Piezofluorescence color-changing lubricating oil and preparation process thereof

Technical Field

The invention relates to the technical field of lubricating oil, in particular to piezofluorescence color-changing lubricating oil and a preparation process thereof.

Background

As the most widely used lubricating materials, the performance of lubricating oil directly affects the safety, reliability, operating efficiency and service life of mechanical equipment. Viscosity is one of the important indicators for the performance of a lubricating oil, and generally the performance of a lubricating oil deteriorates as the viscosity decreases. Temperature is the most important parameter affecting the viscosity of lubricating oils, and there is a specific viscosity-temperature relationship between the two. Therefore, the lubricating condition of mechanical equipment can be timely mastered by monitoring the temperature of lubricating oil in real time, and efficient and stable operation of the equipment is guaranteed.

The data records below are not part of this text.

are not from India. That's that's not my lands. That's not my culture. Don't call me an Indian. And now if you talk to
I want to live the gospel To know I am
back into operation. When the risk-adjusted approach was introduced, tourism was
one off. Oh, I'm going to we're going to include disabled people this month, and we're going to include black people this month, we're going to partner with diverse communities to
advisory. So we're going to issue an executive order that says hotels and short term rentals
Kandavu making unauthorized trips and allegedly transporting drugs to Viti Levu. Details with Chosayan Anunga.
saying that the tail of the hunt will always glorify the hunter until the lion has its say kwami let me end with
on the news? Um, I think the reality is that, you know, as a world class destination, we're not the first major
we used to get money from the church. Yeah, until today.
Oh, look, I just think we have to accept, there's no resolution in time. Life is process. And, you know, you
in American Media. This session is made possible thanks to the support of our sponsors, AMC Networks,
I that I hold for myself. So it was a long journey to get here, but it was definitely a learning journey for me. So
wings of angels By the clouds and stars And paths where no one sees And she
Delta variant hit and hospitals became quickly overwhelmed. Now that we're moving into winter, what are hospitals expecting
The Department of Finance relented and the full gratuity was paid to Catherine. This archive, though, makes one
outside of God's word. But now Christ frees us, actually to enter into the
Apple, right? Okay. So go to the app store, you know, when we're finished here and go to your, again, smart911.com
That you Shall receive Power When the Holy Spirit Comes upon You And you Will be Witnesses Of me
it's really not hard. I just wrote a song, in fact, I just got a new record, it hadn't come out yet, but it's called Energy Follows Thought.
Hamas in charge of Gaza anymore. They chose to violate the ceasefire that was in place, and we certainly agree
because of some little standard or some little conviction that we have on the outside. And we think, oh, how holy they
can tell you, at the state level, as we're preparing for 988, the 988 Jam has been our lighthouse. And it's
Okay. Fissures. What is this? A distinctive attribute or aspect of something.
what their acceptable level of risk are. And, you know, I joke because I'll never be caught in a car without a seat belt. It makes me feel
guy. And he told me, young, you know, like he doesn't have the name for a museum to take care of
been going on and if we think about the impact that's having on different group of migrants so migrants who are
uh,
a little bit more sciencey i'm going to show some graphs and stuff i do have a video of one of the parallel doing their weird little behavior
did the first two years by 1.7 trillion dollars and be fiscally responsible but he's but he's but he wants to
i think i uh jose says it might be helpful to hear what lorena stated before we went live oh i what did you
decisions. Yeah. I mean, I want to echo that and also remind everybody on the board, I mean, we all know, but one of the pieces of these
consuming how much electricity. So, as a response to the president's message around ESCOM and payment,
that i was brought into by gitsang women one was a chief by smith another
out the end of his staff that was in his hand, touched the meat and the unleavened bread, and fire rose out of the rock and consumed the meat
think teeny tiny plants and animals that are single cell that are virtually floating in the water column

In the application of lubricating oil, in addition to the traditional thermocouple temperature measurement technology, people also expect to develop some novel and convenient temperature sensing technologies or methods, so that the lubricating oil is more suitable for an automatic and intelligent lubricating system. Considering that the additive is a basic component of the lubricating oil, the novel lubricating oil additive with excellent tribological performance and intelligent oil temperature monitoring function is expected to be developed by combining the special physical and chemical properties of the additive.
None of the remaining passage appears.